Since the S&P 500 has rarely sold off in magnitude this year, the idea of the dollar losing its "risk appeal" has yet to be fully tested. However, I think the signs are there, especially with interest rates generally trending upward right now. This possibility is important from a trading standpoint since I am still biased long the U.S. dollar, short the Japanese yen, and short the euro. If the stock market goes into some kind of sustained sell-off, I may have to drop all three biases. I think the notion of safety in currencies is an odd one during these times where major central banks want weaker currencies; still, the rush to safety must be respected as a potentially powerful trading force.

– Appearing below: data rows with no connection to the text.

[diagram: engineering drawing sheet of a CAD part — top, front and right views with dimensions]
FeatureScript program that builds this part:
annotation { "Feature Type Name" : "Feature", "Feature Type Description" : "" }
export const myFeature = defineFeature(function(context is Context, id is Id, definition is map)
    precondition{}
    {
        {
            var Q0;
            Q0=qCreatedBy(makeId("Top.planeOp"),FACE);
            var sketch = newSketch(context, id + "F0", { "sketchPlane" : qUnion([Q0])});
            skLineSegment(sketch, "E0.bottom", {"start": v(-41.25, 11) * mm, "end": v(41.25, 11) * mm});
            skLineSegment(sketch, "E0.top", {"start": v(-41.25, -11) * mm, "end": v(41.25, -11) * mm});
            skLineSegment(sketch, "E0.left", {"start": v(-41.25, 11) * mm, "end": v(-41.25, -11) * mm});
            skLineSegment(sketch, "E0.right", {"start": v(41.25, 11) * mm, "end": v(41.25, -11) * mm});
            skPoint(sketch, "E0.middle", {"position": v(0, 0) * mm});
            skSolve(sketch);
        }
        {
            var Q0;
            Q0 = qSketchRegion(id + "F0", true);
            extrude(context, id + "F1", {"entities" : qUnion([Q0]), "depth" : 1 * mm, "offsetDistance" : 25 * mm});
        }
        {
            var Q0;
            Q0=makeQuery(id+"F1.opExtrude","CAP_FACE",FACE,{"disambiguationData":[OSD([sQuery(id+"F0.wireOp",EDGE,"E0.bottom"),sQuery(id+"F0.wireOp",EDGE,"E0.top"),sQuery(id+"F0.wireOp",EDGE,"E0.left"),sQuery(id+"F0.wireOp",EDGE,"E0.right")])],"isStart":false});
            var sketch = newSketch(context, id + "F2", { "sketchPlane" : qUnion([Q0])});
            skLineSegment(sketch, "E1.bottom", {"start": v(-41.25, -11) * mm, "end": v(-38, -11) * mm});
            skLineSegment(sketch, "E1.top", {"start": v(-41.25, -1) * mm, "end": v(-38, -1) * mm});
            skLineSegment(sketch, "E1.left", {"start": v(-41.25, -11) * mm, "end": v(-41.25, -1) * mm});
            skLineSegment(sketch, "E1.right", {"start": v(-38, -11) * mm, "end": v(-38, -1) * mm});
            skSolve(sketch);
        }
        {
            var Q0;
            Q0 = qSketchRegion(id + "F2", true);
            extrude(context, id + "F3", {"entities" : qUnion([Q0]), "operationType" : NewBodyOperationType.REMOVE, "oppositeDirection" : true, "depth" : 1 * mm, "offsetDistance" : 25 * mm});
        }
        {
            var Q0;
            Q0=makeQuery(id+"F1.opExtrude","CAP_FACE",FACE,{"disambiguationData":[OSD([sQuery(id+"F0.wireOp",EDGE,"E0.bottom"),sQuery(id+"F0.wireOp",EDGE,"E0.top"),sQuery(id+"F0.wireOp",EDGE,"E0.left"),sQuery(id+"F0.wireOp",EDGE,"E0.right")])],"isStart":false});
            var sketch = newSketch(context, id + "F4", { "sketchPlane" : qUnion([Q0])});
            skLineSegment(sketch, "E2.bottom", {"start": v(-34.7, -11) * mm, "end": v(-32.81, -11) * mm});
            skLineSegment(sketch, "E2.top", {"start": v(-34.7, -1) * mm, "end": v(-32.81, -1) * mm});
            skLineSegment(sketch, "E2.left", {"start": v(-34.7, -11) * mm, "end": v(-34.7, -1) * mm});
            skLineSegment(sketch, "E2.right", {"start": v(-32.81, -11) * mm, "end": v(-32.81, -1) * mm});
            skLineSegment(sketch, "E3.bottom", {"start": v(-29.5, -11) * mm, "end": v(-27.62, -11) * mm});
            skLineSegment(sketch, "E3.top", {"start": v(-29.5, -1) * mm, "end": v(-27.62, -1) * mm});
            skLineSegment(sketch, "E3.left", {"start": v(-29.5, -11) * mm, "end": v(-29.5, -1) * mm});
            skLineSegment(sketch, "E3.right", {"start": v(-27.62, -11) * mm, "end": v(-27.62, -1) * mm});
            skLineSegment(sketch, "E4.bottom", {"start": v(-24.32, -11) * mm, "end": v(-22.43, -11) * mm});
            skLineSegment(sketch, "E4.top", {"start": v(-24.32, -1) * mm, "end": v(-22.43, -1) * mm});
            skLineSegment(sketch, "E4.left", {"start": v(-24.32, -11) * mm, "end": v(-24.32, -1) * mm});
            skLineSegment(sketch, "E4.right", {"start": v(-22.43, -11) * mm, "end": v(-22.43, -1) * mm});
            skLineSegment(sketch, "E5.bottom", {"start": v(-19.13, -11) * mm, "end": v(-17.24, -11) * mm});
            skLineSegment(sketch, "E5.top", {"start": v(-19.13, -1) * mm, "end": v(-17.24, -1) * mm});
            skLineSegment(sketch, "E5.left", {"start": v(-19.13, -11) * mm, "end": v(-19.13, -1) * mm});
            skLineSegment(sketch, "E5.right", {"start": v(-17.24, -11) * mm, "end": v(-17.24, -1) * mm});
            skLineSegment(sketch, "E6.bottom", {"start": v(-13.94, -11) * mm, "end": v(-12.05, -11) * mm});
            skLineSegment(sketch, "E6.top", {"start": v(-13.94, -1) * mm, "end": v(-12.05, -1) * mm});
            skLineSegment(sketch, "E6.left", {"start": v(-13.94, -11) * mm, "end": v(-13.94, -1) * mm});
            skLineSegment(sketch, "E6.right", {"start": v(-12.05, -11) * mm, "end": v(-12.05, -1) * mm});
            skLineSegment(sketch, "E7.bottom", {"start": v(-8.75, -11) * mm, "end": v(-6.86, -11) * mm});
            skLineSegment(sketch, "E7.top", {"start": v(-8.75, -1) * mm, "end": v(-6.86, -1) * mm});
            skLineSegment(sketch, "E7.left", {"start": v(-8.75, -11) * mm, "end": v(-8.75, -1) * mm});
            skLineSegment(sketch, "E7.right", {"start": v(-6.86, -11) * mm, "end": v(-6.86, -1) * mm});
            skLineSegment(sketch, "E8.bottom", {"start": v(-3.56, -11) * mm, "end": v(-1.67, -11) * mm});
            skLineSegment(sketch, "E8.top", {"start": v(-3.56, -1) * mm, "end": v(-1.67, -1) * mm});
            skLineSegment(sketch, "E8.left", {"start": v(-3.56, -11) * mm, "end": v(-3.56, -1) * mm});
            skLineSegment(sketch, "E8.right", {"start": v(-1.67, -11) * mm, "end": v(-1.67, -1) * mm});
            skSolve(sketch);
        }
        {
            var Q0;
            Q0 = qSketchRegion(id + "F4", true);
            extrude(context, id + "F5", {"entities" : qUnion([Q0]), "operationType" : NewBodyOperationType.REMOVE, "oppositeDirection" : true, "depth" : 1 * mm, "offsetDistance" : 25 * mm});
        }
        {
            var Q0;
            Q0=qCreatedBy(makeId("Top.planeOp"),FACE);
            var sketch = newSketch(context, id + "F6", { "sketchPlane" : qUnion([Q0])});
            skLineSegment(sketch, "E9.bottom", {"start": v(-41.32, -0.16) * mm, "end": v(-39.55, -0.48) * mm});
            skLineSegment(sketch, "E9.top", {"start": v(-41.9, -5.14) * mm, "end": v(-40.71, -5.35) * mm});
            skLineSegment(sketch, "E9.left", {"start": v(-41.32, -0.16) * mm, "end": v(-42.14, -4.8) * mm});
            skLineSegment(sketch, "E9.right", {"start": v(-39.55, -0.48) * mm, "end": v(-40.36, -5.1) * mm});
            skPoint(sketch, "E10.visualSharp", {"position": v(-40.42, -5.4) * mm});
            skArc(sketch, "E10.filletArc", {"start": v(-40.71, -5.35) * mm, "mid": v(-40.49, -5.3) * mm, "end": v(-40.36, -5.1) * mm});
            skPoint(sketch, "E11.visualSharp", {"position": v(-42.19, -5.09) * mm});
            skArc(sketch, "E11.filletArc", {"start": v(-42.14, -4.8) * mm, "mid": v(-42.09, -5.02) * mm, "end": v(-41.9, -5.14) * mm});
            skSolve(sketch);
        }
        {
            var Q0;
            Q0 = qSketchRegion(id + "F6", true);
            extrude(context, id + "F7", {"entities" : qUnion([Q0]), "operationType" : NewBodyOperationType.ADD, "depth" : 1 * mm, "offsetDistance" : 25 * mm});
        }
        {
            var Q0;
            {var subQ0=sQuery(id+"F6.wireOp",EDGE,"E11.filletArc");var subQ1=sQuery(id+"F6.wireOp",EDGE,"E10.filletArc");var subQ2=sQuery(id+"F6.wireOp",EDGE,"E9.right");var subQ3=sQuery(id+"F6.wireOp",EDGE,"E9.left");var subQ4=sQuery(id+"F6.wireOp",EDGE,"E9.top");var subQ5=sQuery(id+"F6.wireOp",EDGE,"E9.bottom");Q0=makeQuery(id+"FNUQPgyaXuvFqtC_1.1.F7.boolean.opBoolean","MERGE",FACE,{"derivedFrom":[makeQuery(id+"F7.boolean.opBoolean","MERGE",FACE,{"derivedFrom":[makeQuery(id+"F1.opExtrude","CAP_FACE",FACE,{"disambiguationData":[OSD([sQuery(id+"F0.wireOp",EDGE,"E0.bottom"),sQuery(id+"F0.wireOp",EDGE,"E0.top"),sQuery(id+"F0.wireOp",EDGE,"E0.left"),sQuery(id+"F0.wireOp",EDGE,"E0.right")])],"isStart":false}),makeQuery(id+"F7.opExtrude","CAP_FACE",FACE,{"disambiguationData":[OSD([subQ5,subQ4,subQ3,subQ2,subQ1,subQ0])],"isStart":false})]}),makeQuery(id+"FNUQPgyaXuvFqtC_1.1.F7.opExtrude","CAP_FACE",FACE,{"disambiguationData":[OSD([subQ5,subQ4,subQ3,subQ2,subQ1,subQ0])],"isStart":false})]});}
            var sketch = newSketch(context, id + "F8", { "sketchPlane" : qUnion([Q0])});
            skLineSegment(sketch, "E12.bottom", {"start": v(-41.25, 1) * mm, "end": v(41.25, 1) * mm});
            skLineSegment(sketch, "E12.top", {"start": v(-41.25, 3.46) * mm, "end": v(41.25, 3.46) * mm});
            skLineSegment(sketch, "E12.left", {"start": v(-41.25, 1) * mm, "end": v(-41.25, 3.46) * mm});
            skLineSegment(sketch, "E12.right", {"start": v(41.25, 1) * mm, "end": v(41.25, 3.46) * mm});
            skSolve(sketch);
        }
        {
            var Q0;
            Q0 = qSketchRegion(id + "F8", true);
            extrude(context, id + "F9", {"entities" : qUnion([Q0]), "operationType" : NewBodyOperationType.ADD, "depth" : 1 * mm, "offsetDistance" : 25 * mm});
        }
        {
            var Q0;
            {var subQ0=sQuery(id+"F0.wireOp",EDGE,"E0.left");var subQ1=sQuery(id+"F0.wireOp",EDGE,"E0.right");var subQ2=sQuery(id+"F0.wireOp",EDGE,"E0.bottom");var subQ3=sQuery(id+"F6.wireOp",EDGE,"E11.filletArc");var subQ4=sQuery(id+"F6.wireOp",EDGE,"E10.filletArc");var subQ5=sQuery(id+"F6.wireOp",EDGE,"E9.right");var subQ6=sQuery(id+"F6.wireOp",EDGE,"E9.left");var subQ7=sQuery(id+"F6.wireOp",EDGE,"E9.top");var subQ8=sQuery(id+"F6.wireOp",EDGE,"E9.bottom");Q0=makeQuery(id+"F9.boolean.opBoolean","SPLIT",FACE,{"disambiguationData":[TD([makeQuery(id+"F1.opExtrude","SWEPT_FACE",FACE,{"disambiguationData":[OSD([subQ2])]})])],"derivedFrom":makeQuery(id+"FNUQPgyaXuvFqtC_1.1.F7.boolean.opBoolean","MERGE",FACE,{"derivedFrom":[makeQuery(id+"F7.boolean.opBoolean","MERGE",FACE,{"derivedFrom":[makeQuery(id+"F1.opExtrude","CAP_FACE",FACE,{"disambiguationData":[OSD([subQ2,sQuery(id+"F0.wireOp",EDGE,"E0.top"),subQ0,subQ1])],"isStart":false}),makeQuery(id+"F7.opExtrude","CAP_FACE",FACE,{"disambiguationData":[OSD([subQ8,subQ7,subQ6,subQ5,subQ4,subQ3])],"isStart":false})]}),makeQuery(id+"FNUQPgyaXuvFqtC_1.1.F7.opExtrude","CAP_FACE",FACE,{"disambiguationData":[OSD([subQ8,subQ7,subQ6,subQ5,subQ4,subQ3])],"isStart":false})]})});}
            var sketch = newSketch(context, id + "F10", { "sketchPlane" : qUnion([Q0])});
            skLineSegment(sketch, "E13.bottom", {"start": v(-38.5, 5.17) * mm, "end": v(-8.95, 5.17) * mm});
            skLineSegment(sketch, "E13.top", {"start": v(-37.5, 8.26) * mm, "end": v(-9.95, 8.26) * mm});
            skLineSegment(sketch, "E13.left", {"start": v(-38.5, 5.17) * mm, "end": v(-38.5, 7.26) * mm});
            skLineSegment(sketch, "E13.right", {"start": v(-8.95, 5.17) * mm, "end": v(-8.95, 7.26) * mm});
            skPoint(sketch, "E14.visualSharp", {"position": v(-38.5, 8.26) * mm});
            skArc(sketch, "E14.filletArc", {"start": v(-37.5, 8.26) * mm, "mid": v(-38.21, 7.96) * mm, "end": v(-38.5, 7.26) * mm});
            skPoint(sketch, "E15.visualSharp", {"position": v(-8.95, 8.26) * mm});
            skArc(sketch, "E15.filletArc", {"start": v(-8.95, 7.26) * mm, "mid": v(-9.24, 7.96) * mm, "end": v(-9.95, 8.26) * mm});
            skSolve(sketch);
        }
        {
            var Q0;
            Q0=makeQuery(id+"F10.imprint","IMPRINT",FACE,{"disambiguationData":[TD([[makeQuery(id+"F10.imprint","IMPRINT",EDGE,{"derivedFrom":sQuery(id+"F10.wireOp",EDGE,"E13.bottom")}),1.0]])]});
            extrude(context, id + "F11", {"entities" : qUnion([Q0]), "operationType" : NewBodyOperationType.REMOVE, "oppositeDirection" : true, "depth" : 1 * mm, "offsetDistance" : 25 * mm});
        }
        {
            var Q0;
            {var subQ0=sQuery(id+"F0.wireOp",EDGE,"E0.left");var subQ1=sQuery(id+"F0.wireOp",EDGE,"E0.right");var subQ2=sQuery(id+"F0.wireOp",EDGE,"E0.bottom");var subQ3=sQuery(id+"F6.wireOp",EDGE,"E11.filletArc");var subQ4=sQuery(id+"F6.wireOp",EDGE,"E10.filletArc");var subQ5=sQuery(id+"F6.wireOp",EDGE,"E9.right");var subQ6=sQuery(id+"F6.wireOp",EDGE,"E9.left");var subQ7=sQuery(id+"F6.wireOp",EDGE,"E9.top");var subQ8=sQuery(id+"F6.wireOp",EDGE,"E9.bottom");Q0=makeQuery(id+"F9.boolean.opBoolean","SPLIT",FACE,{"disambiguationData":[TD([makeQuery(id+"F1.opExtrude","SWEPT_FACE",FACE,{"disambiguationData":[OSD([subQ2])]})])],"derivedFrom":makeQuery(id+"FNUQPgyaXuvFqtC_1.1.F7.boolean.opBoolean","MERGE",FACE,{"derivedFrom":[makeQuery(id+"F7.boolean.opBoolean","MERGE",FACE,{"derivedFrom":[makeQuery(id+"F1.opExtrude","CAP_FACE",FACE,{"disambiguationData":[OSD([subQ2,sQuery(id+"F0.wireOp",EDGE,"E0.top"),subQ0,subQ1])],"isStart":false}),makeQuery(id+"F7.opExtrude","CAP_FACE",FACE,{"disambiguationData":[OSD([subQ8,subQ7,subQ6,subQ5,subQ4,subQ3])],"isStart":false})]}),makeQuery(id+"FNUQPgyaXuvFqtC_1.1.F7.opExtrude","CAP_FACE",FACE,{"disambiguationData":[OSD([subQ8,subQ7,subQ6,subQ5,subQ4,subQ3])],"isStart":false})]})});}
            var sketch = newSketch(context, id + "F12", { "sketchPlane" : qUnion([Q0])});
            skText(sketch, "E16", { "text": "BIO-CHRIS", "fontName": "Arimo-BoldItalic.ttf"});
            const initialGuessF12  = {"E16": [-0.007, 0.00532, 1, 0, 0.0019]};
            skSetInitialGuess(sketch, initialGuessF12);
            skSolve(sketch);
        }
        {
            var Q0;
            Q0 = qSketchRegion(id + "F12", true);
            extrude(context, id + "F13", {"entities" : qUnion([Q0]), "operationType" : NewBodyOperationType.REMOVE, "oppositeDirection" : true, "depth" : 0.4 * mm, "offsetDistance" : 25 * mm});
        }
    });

This changing behavior in currencies on large down days in stocks is also of interest because it demonstrates that, much to my surprise, the euro continues to gain favor ever so slowly. I do not think this grace period will last, but I have to temper my bearishness after seeing the euro's resilience in times of excess volatility. FXE has not yet made a new high for 2013 (set on February 1), but if it does, I will take that as confirmation that the euro has finally turned the corner… and I will have to give all things euro a second look.

Be careful out there!

Disclosure: I have no positions in any stocks mentioned, and no plans to initiate any positions within the next 72 hours. I wrote this article myself, and it expresses my own opinions. I am not receiving compensation for it (other than from Seeking Alpha). I have no business relationship with any company whose stock is mentioned in this article.

Additional disclosure: In forex, I am net long the U.S. dollar, net short the Japanese yen, euro, and franc.